◆ WHAT YOU NEED TO DO: Only the pictures should be dropped; every line of the data must come back exactly as written.

◆ MATERIAL TO PROCESS:

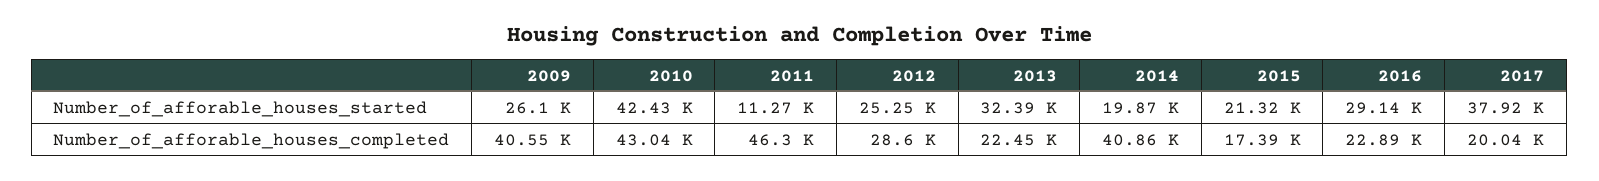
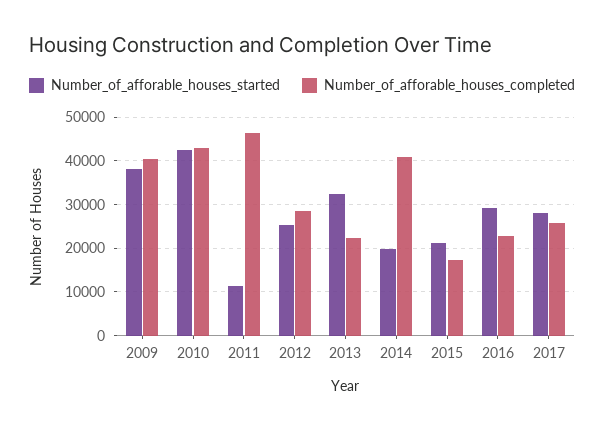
  {
    "Number_of_afforable_houses_started": {
-     "2009": 26100,
+     "2009": 38000,
      "2010": 42430,
      "2011": 11270,
      "2012": 25250,
      "2013": 32390,
      "2014": 19870,
      "2015": 21320,
      "2016": 29140,
-     "2017": 37920
+     "2017": 28000
    },
    "Number_of_afforable_houses_completed": {
      "2009": 40550,
      "2010": 43040,
      "2011": 46300,
      "2012": 28600,
      "2013": 22450,
      "2014": 40860,
      "2015": 17390,
      "2016": 22890,
-     "2017": 20040
+     "2017": 26000
    }
  }

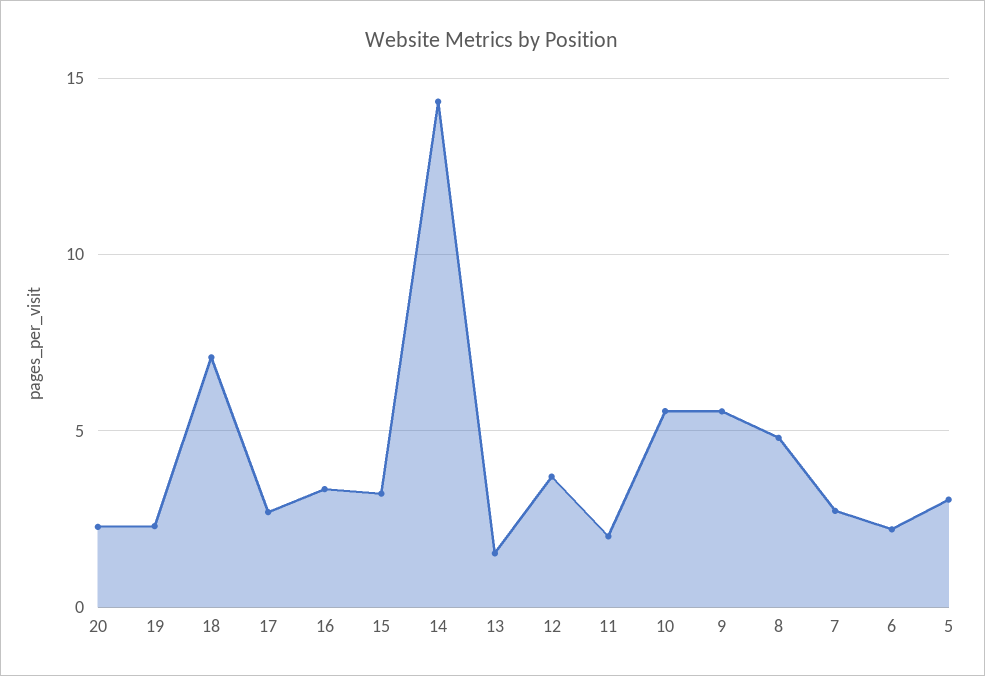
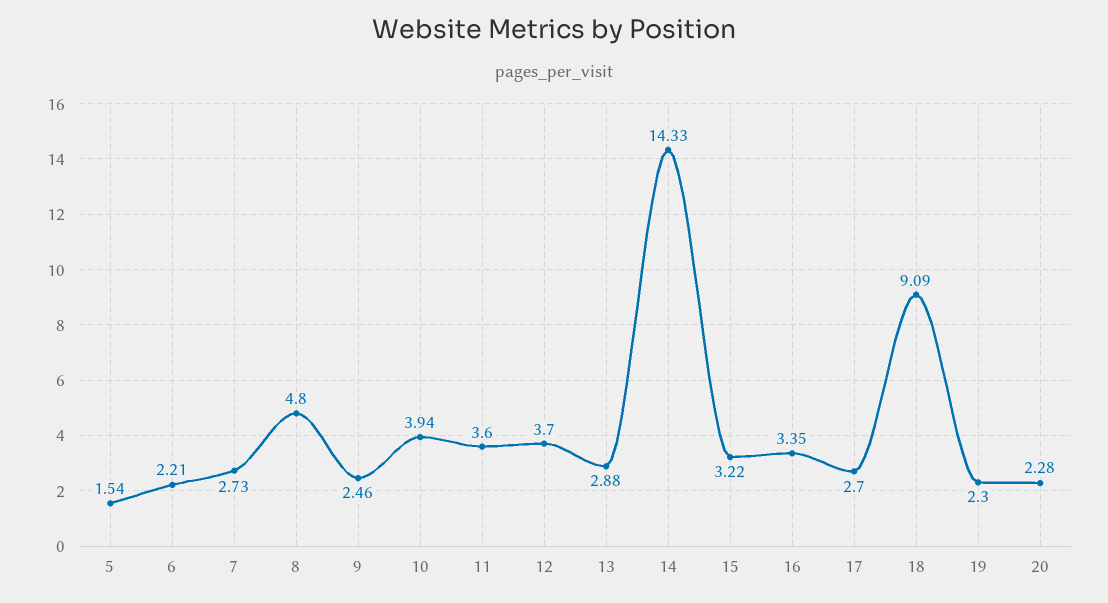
  {
    "20": 2.28,
    "19": 2.3,
-   "18": 7,
+   "18": 9.09,
    "17": 2.7,
    "16": 3.35,
    "15": 3.22,
    "14": 14.33,
-   "13": 1.5,
+   "13": 2.88,
    "12": 3.7,
-   "11": 2,
+   "11": 3.6,
-   "10": 5.5,
+   "10": 3.94,
-   "9": 5.5,
+   "9": 2.46,
    "8": 4.8,
    "7": 2.73,
    "6": 2.21,
-   "5": 3
+   "5": 1.54
  }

◆ ANSWER FOR THIS EXERCISE:
  {
    "Number_of_afforable_houses_started": {
-     "2009": 26100,
+     "2009": 38000,
      "2010": 42430,
      "2011": 11270,
      "2012": 25250,
      "2013": 32390,
      "2014": 19870,
      "2015": 21320,
      "2016": 29140,
-     "2017": 37920
+     "2017": 28000
    },
    "Number_of_afforable_houses_completed": {
      "2009": 40550,
      "2010": 43040,
      "2011": 46300,
      "2012": 28600,
      "2013": 22450,
      "2014": 40860,
      "2015": 17390,
      "2016": 22890,
-     "2017": 20040
+     "2017": 26000
    }
  }

  {
    "20": 2.28,
    "19": 2.3,
-   "18": 7,
+   "18": 9.09,
    "17": 2.7,
    "16": 3.35,
    "15": 3.22,
    "14": 14.33,
-   "13": 1.5,
+   "13": 2.88,
    "12": 3.7,
-   "11": 2,
+   "11": 3.6,
-   "10": 5.5,
+   "10": 3.94,
-   "9": 5.5,
+   "9": 2.46,
    "8": 4.8,
    "7": 2.73,
    "6": 2.21,
-   "5": 3
+   "5": 1.54
  }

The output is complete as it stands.